Trump Is Not Responsible for the Death of a Man Who Swallowed Fish Tank Cleaner

The media can reasonably blame Trump for a lot of things. This is not one of them.


An Arizona man died after swallowing a chemical used in fish tank cleaners, and many in the media know just who to blame: President Donald Trump.

The man and his wife both ingested chloroquine phosphate, reportedly believing it to be a miracle cure for coronavirus. The wife has survived and is blaming her husband's death on President Trump, who cited preliminary and unconfirmed research that the anti-malarial drug hydroxychloroquine could be used to treat COVID-19. This apparently convinced the pair that they should immediately obtain chloroquine phosphate—a different form of the chemical—and consume it.

"We saw Trump on TV—every channel—and all of his buddies said that this was safe," the woman told NBC. "Trump kept saying it was basically pretty much a cure."

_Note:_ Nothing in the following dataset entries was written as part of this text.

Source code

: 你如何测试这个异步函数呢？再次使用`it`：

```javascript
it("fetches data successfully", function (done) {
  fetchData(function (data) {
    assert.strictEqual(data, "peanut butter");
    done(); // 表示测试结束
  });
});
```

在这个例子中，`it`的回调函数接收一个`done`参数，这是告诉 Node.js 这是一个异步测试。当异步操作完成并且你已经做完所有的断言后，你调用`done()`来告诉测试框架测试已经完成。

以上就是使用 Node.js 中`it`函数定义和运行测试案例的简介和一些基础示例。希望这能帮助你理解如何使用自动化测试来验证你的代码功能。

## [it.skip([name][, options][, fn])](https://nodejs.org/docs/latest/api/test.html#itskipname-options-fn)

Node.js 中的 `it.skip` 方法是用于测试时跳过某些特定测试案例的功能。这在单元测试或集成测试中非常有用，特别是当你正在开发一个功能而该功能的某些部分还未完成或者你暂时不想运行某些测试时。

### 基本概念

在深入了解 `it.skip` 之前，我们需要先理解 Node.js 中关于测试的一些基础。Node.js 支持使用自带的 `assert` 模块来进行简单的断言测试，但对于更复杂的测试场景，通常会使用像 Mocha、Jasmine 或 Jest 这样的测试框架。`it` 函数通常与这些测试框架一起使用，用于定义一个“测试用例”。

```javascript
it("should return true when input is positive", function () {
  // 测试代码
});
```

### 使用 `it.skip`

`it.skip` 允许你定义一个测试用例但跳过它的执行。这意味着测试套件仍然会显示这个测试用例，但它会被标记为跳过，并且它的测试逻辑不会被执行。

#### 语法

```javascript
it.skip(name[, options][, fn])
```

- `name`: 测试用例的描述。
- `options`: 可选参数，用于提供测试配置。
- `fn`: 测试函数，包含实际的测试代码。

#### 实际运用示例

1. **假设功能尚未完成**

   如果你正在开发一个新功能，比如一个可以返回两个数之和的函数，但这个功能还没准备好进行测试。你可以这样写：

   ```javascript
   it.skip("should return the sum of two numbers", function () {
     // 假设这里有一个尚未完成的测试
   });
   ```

Many in the media are also blaming Trump for this death, either implicitly or explicitly. "Arizona Man Dies After Taking Chemical in Coronavirus Treatment Touted by President Trump," proclaimed Time magazine. CBS initially reported the same. Prominent #NeverTrump pundits George Conway and Rick Wilson suggested Trump was morally complicit. Business Insider put the unnamed woman's condemnation of Trump in its headline.

Some headlines were altered—often without acknowledgment—after the full picture emerged. Axios, at least, explained its decision to revisit its initial impression: "This story has been updated to reflect the fact that the form of chloroquine the couple ingested was used in aquariums—and it was not a medication."

The president was certainly wrong to create any expectation, at this early juncture, about hydroxychloroquine and azithromycin. But contrary to what the woman suggested to reporters, Trump did not endorse all forms of chloroquine as safe. What she consumed wasn't even medicine—it was chloroquine phosphate, a form of the chemical used in fish tank cleaner. As Reason's Elizabeth Nolan Brown wrote this morning, "It hardly seems Trump's fault that this couple took his statements to mean that drinking any old thing with chloroquine in it could help them."

Journalists have correctly accused Trump of spreading misinformation about hydroxychloroquine, but in these frightening and confusing times, some of them need to be more careful before they commit the exact same sort of mistake.